Dans une présentation devant la Commission, la Secrétaire générale adjointe, Catherine Bertini, du Département de gestion de l'ONU, a précisé qu'au 30 septembre 2003, seulement 113 États Membres (59 % des membres de l'ONU) avaient versé intégralement leur quote-part au budget ordinaire, et que les contributions non acquittées s'élevaient à 693 millions de dollars. Sur les quinze principaux États Membres, trois devaient un total de 581 millions de dollars, et 75 autres 112 millions.

Qu'est-ce que la budgétisation sur la base zéro ?
La budgétisation sur la base zéro est une méthode par laquelle chaque département doit justifier les propositions budgétaires pour toutes les dépenses à partir d'une base zéro. Contrairement aux techniques traditionnelles selon lesquelles les administrateurs ne valident que les augmentations par rapport au budget de l'exercice fiscal précédent, la budgétisation sur la base zéro ne tient pas compte des dépenses présentées antérieurement. Selon un responsable du Bureau de la planification, de la budgétisation, du contrôle et de l'évaluation des programmes de l'ONU, l'idée est d'utiliser les ressources existantes de façon à permettre aux programmes de remplir leurs mandats.

« Le nombre d'activités que nous devrons assumer sera de plus en plus important », a dit l'ambassadeur de la Finlande, Jarmo Sareva, à la Chronique. Il faut donc assurer une utilisation plus efficace du personnel, de l'argent et du temps ».
— Namrita Talwar

L'une des questions débattues a porté sur la « capacité à payer ». Boubacar Tankoano (Niger) a dit à la Chronique que son pays n'avait pas pu s'acquitter de ses contributions en raison des problèmes économiques du pays. « Entre 1999 et 2000, un nouveau gouvernement a été démocratiquement élu. Les salaires n'avaient pas été payés pendant 10 à 12 mois et cela représentait une priorité. Nous sommes maintenant prêts à verser notre quote-part aux Nations Unies, à l'Union africaine et aux organisations régionales. Nous avons proposé un plan de paiement échelonné entre 2004 et 2011», a-t-il expliqué. Un grand nombre d'États Membres dans la Commission ont soutenu le Niger et estimé que, puisque ce pays était un pays moins développé (le revenu intérieur brut par habitant est inférieur à 900 dollars), le barème ne le concernait pas », a renchéri M. Tankoano.
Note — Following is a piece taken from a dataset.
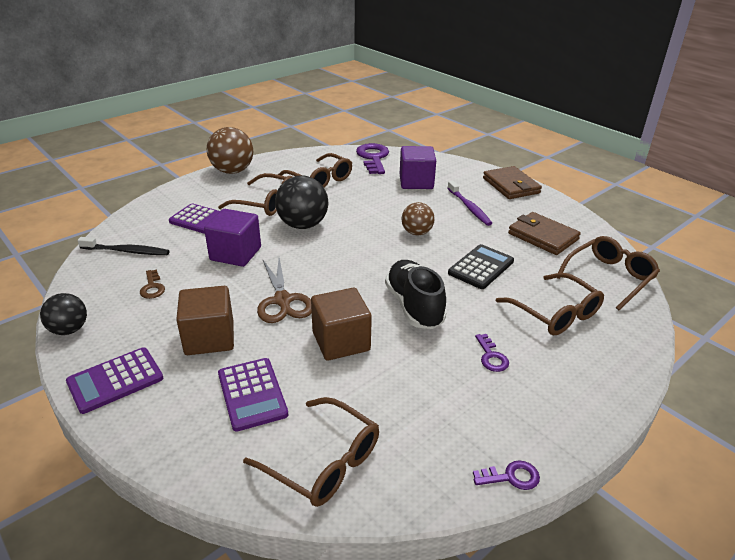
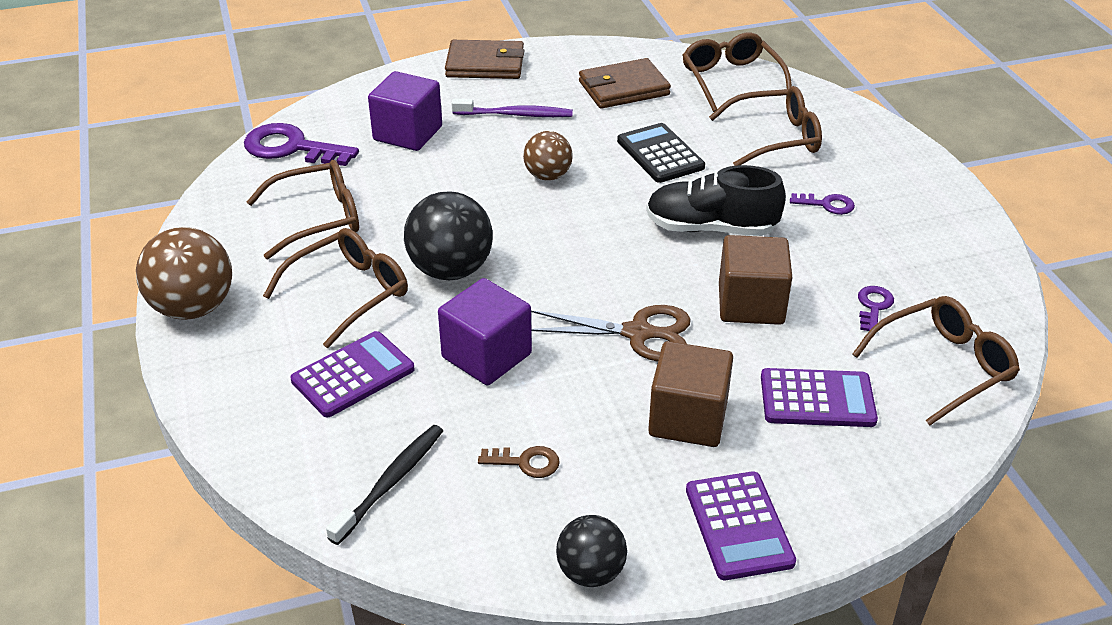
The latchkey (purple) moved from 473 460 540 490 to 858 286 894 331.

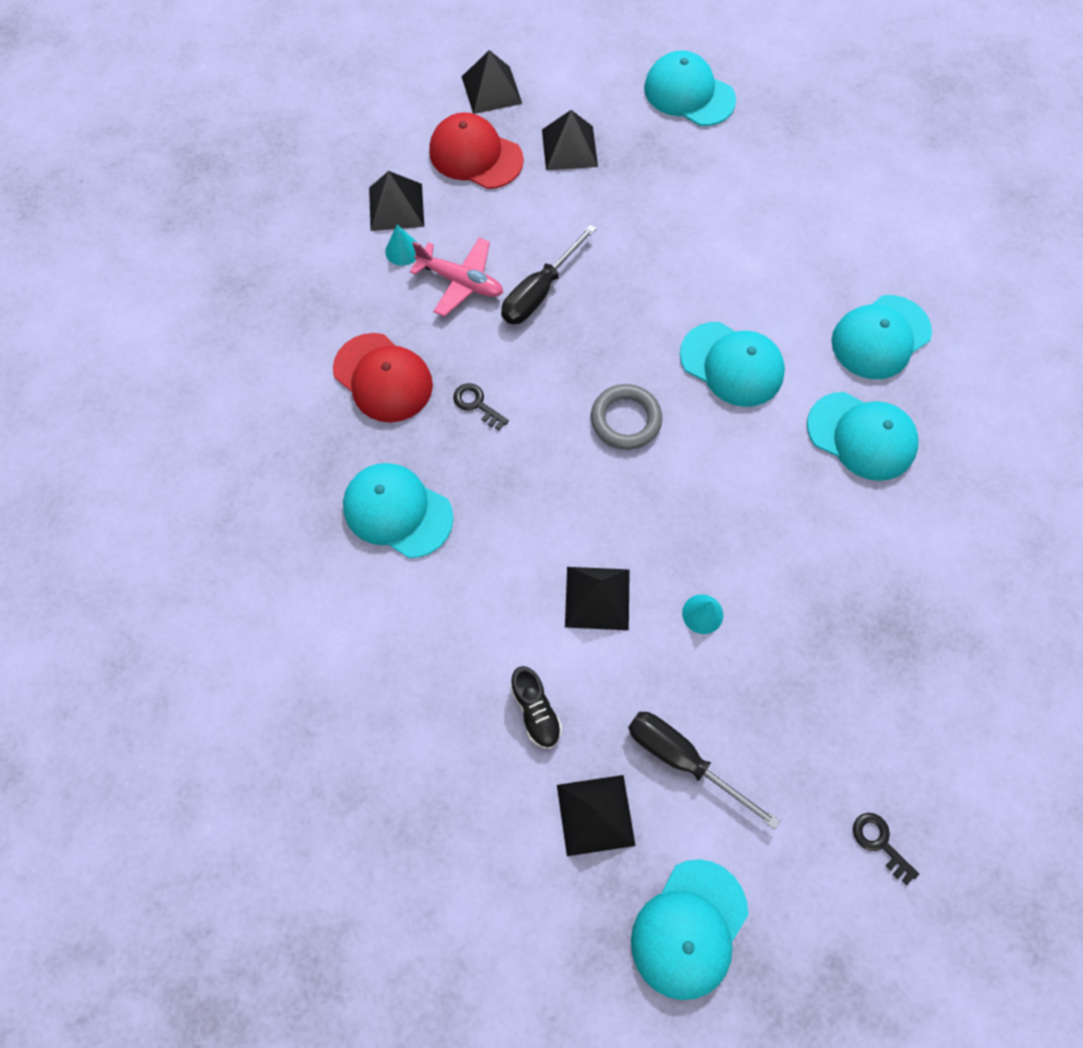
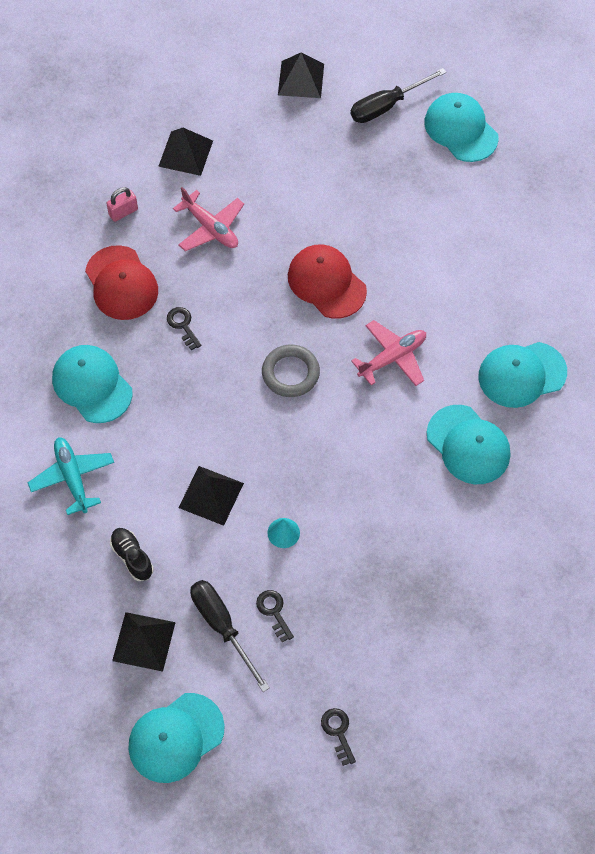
The pyramid shape (ebony) at 542 110 598 170 disappeared. The cap (red) moved from 429 112 524 189 to 288 244 367 319. The flat screwdriver (ebony) moved from 501 224 597 324 to 351 68 447 123. The cone (aqua) at 385 225 418 266 disappeared. The cap (aqua) at 680 322 785 407 was replaced by the plane (rosy) at 351 320 426 386. The shoe (ebony) at 510 666 562 749 turned 150 degrees clockwise. The small lock (rosy) at 106 187 138 222 appeared. The plane (aqua) at 28 437 114 515 appeared. The latchkey (ebony) at 256 590 294 642 appeared.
Sur les questions relatives à l'information, le budget alloué aux centres d'information a été réduit de 2 millions de dollars. Le Département de l'information de l'ONU (DPI) a intégré les Centres d'information des Nations Unies (CINU) d'Europe de l'Ouest dans un réseau régional à Bruxelles. Le RCINU Bruxelles remplace les neuf CINU qui ont été fermés à Athènes, Bonn, Bruxelles, Copenhague, Lisbonne, Londres, Madrid, Paris et Rome. Asdrubal Pulido Leon (Venezuela), coordonnateur du Groupe des 77 nations, a dit à la Chronique que les CINU avaient été un objectif prioritaire du Groupe et que celui-ci s'était montré réticent à fermer les Centres dans les pays en développement. L'ambassadeur a conclu en ces termes : « D'une certaine façon, c'est la commission où les délégués aspirent à un niveau, je dirai, de pouvoir pour influencer la mise en ouvre des travaux, et cela leur donne non seulement du pouvoir mais aussi des responsabilités. Curieusement, cela a un effet positif ».